You will have three short essays and a major final paper.

The short essays should be no more than two pages, typed and double spaced. I stop reading at the bottom of the second page. Extreme efforts to extend margins or shrink fonts will be penalized. The short essay topics are noted below in the syllabus – one is on ethics, the other two are tied to your final paper.

The final paper should be in the15 – 20 page range (no hard minimum or maximum). In this paper you will explain your strategic approach to your advocacy campaign.

Papers are due by the start of class. No late papers will be accepted.


You are expected to constructively add to the conversation, which means you should do, think about, and be prepared to talk about the readings.  You are also expected to pay attention to the political world around you and think about it in terms of the course.  You should have ideas and opinions and be able to defend them. 

You will not be rewarded for just talking a lot.



On Writing Well by William Zinsser

Available in most decent bookstores and online

Agendas and Instability in American Politics by Frank R. Baumgartner and Bryan D. Jones, University of Chicago Press 1993 (any edition)

Other readings are listed in the course schedule below. In addition I may email articles or essays during the week that strike me as interesting. 

Suggested Reading and Resources:
Planning to Win, Spitfire Strategies

The Goodman Center – and Free Range Thinking –

Hatch for Good –

Frameworks Institute –

Organizing: People, Power, Change (Ganz) and the Organizing Handbook –

The Campaign Workshop –

M+R Strategic Services –

The Management Center –


You have several ethical responsibilities in this course.  This is a small group, in a small space, for several hours at a time.  For this adventure to work for all of us, each of us needs to do the readings and think about them.  We must respect each other’s positions on the readings, and honor intellectual experiments (the “what if….” positions); that means people should be willing and able to change their minds, to defend their positions, and challenge the positions of others.  Critically, one should never confuse an argument with the person making the argument – positions are not people. This means you should not attack people, only their claims and you should do so based on reasoning.  Similarly, you should defend your positions as if they were ideas to be kicked around, not children to be protected.

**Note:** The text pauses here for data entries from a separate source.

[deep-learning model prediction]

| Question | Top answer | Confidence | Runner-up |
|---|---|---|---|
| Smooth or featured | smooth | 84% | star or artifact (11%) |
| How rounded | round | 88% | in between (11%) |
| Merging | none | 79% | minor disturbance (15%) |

Cheating and plagiarizing are not acceptable.  They will be punished to the greatest extent permitted by The George Washington University policy.  All exams, papers, and other work products are to be completed in conformance with The George Washington University Code of Academic Integrity.


I work from the premise that you are all adults.  I don’t take attendance, but you are responsible for everything that happens in class.  If you miss a session, you should find a colleague from whom to get notes, readings, etc.  

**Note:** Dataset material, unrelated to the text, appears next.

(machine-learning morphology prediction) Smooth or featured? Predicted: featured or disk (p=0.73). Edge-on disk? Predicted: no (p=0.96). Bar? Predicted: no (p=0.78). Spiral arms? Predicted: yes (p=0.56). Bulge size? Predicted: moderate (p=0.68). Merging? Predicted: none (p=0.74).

There may be guest speakers and the schedule of readings and discussions may change.

You can call or email any time, but calling before 7am and after 10pm will likely do you more harm than good.


Jan 16             Introduction.

                        The course in an hour

Jan 23             FIRST ESSAY DUE: What ethical responsibility, if any, do you have as an advocate?

Reminder: Your paper may be no longer than two double spaced pages. I will stop reading at the bottom of the second page. No late papers will be accepted.

Discuss the ethics of advocacy

Read: Protagoras by Plato, available at and elsewhere.

Jan 30             Discuss – Aristotle and the foundations of advocacy

Read: Aristotle’s Rhetoric  Book I, Chapters 1, 2, 3, 4, 6, and Book II, Chapters 1, 2, 3, 4, 5, 18, 19, 20, 21, 22, 23, 24 available at and elsewhere.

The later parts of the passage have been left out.